▸ What to do
Resume the forum thread on the second fundamental theorem of calculus after its final post.

▸ Text provided

Question

use the second fundamental theorem of calculus to find the derivative.

Answer 1

\[\int\limits_{4}^{2(x^2)+5?}t^3+1dt\]

Answer 2

\[\int\limits_{4}^{2(x^2) +5}t^3 +1 dt\] sorry this is what it should look like, no question mark

Answer 3

well i got taken to task for answering a question like this before, but no matter, i will answer again
first off the derivative of the integral is the integrand, so if you simply had
\[f(x)=\int_4^xt^3+1dt\] the derivative would be
\[f'(x)=x^3+1\]

Answer 4

but instead you have
\[f(2x^2+5)=\int_4^{2x^2+5}t^3+1dt\] so you have to find the derivative using the chain rule, as you would for any composite function
\[f(g(x))\]

Answer 5

replace \(t\) in the integrand by \(2x^2+5\) and then multiply by the derivative of \(2x^2+5\)

Answer 6

so the lower bound "4" has no bearing on finding the derivative?

Answer 7

no it is a constant.
if you had
\[\int_{2x}^{x^2}f(t)dt\] would be a different storyb

Answer 8

the lower limit of 4 determines the constant, and the derivative of a constant is zero

Answer 9

Ok that actually agrees with the other problems I have done. I guess I am just confused on the second fundemental theorem of calculus. The fundemental theorem is used to find the net change or posative area under a curve right? Then what is the purpose of the second fundemental theorem? My book doesn't explain it well

Answer 10

the "second fundamental theorem" says in english " the derivative of the integral is the integrand"

Answer 11

make sure to think of
\[\int_a^xf(t)dt\] as a function of \(x\) as in
\[F(x)=\int_a^x f(t)dt\] and so what the theorem tells you is that
\[F'(x)=f(x)\]

Answer 12

for example, if i had
\[\int_1^x2t^2+1dt\] then i know that if we put
\[F(x)=\int _1^x 2t^2+1dt\] then
\[F'(x)=2x^2+1\]

Answer 13

so it is really just a wy of taking an integral and finding its prime function?

▸ Dataset

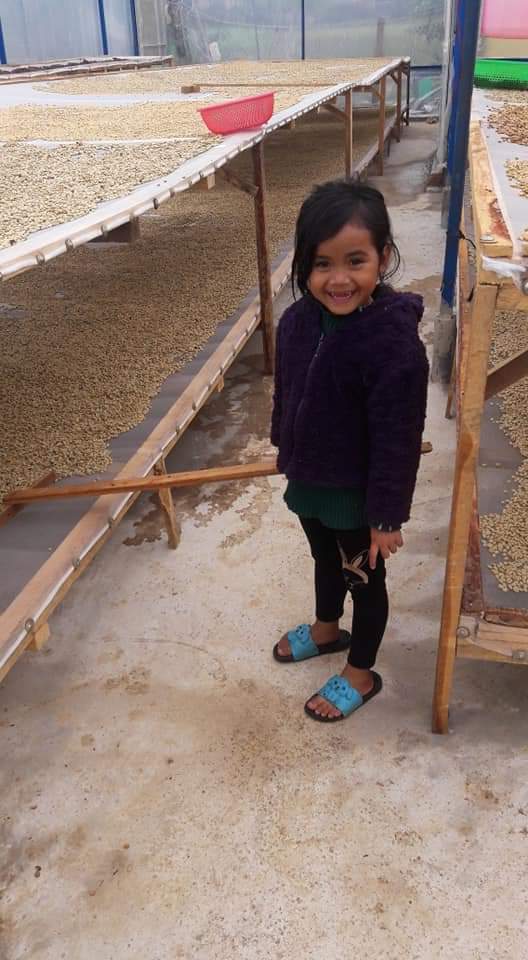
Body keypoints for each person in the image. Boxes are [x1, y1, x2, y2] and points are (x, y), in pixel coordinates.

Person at [270, 179, 429, 723]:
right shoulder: (296, 322)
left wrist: (386, 516)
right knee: (323, 559)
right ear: (304, 265)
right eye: (322, 264)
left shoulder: (393, 345)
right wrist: (284, 446)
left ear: (383, 256)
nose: (338, 280)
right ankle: (325, 629)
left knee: (363, 580)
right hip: (309, 481)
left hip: (358, 500)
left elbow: (397, 439)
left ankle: (360, 673)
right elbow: (287, 390)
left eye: (355, 261)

▸ Exercise output
Answer 14

I don't want to sound dumb but what does that apply to?

Answer 15

it also happens that we know another function with the same derivative, namely
\[G(x)=\frac{2}{3}x^3+x\] and therefore
\[F(x)=\int_1^x 2t^2+tdt=G(x)=\frac{2}{3}x^3+x+C\] this is what gives you the first fundamental theorem

Answer 16

what the theorem says is that if you have any reasonable ( integrable) function, that you can find its anti derivative, namely the integral

Answer 17

so you can use the second fundamental theorem to find the prime function, then integrate and arrive at the original function?

Answer 18

I didn't think of it like that. So its kind of like how you use logarithms to find exponetial functions and vise versa, this is a way to take an definite integal and revert to the original function?

Answer 19

you probably know that
\[\int_a^bf(t)dt=F(b)-F(a)\] where F is an anti derivative of \(f\) and the reason this is true is by the second fundamental theorem, so it should really be called the first one

Answer 20

so yes, since the derivative of the integral is the integrand it means if we can find ANOTHER such function (anti derivative) then it allows us an easy method to evaluate the integral, as in my example above

Answer 21

two functions have the same derivative so they differ by a constant.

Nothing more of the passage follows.